LE COQ ET LE RENARD

LE COQ ET LE RENARD.
Sur la branche d'un arbre était en sentinelle
       Un vieux coq adroit et matois
"Frère, dit le renard,adoucissant sa voix,
       Nous ne sommes plus en querelle:
       Paix générale cette fois.
Je viens te l'annoncer; descends, que je t'embrasse.

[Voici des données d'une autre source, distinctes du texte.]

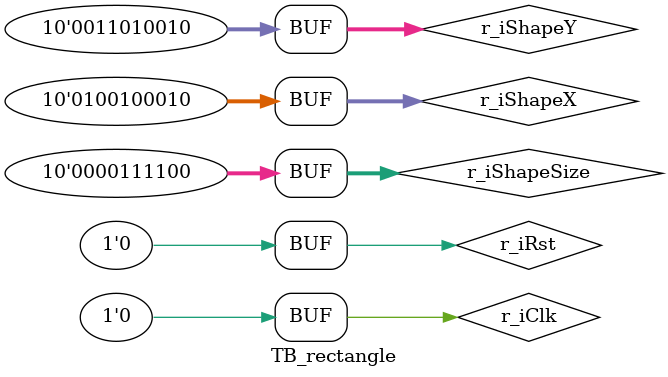
<source format=v>
`timescale 1ns / 1ps


module TB_rectangle;

//signals
reg r_iClk, r_iRst;
reg[9:0] r_iShapeX, r_iShapeY, r_iShapeSize;
wire[9:0] w_oCountH, w_oCountV;
wire w_oHS, w_oVS;
wire[3:0] w_oGreen, w_oRed, w_oBlue;

//params for VGA controller
localparam WIDTH_inst = 640;
localparam H_FP_inst = 16;
localparam H_PW_inst = 96;
localparam H_BP_inst = 48; //Htot = 20
localparam HEIGHT_inst = 480;
localparam V_FP_inst = 10;
localparam V_PW_inst = 2;
localparam V_BP_inst = 33; //Vtot = 15

VGA_timings
#( .WIDTH(WIDTH_inst), .H_FP(H_FP_inst), .H_PW(H_PW_inst), .H_BP(H_BP_inst), 
   .HEIGHT(HEIGHT_inst), .V_FP(V_FP_inst), .V_PW(V_PW_inst), .V_BP(V_BP_inst))
VGA_timings_inst
(   .iClk(r_iClk), .iRst(r_iRst), 
    .oCountH(w_oCountH), .oCountV(w_oCountV), .oHS(w_oHS), .oVS(w_oVS));
VGA_rectangle 
#(  .WIDTH(WIDTH_inst), .H_FP(H_FP_inst), .H_PW(H_PW_inst), .H_BP(H_BP_inst), 
   .HEIGHT(HEIGHT_inst), .V_FP(V_FP_inst), .V_PW(V_PW_inst), .V_BP(V_BP_inst) )
   VGA_rectangle_inst
   (.iClk(r_iClk), .iRst(r_iRst), .iCountH(w_oCountH), .iCountV(w_oCountV),
   .iShapeX(r_iShapeX), .iShapeY(r_iShapeY), .iShapeSize(r_iShapeSize),
   .iHS(w_oHS), .iVS(w_oVS), .oRed(w_oRed), .oGreen(w_oGreen), .oBlue(w_oBlue)
    );
   


always
begin
   r_iClk = 1;
   #(20);
   r_iClk = 0;
   #(20); 
end 


initial
begin
    r_iRst=1;
    #(500);
    r_iShapeX = 10'd290;
    r_iShapeY = 10'd210;
    r_iShapeSize = 10'd60;
    r_iRst = 0;
    #(10000);
end


endmodule

</source>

      Ne me retarde point, de grâce;
Je dois faire aujourd'hui vingt postes sans manquer,
      Les tiens et toi pouvez vaquer,
      Sans nulle crainte, à vos affaires;
      Nous vous y servirons en frères.
      Faites-en les feux dès ce soir,
      Et cependant viens recevoir
      Le baiser d'amour fraternelle.
__Ami, reprit le coq, je ne pouvais jamais
Apprendre une plus douce et meilleure nouvelle
                      Que celle
                   De cette paix;
        Et ce m'est une double joie
 De la tenir de toi. Je vois deux lévriers,
        Oui, je m'assure, sont courriers
        Que pour ce sujet on envoie!
Ils vont vite, et seront dans un moment à nous.
Je descends: nous pourrons nous entre-baiser tous.
__Adieu, dit le renard, ma traite est longue à faire
Nous nous réjouirons du succès de l'affaire
        Une autre fois."Le galant aussitôt
        Tire ses grègues, gagne au haut.
        Mal content de son stratagème;
        Et notre vieux coq en sois-même
        Se mit à rire de sa peur;
Car c'est double plaisir de tromper le trompeur.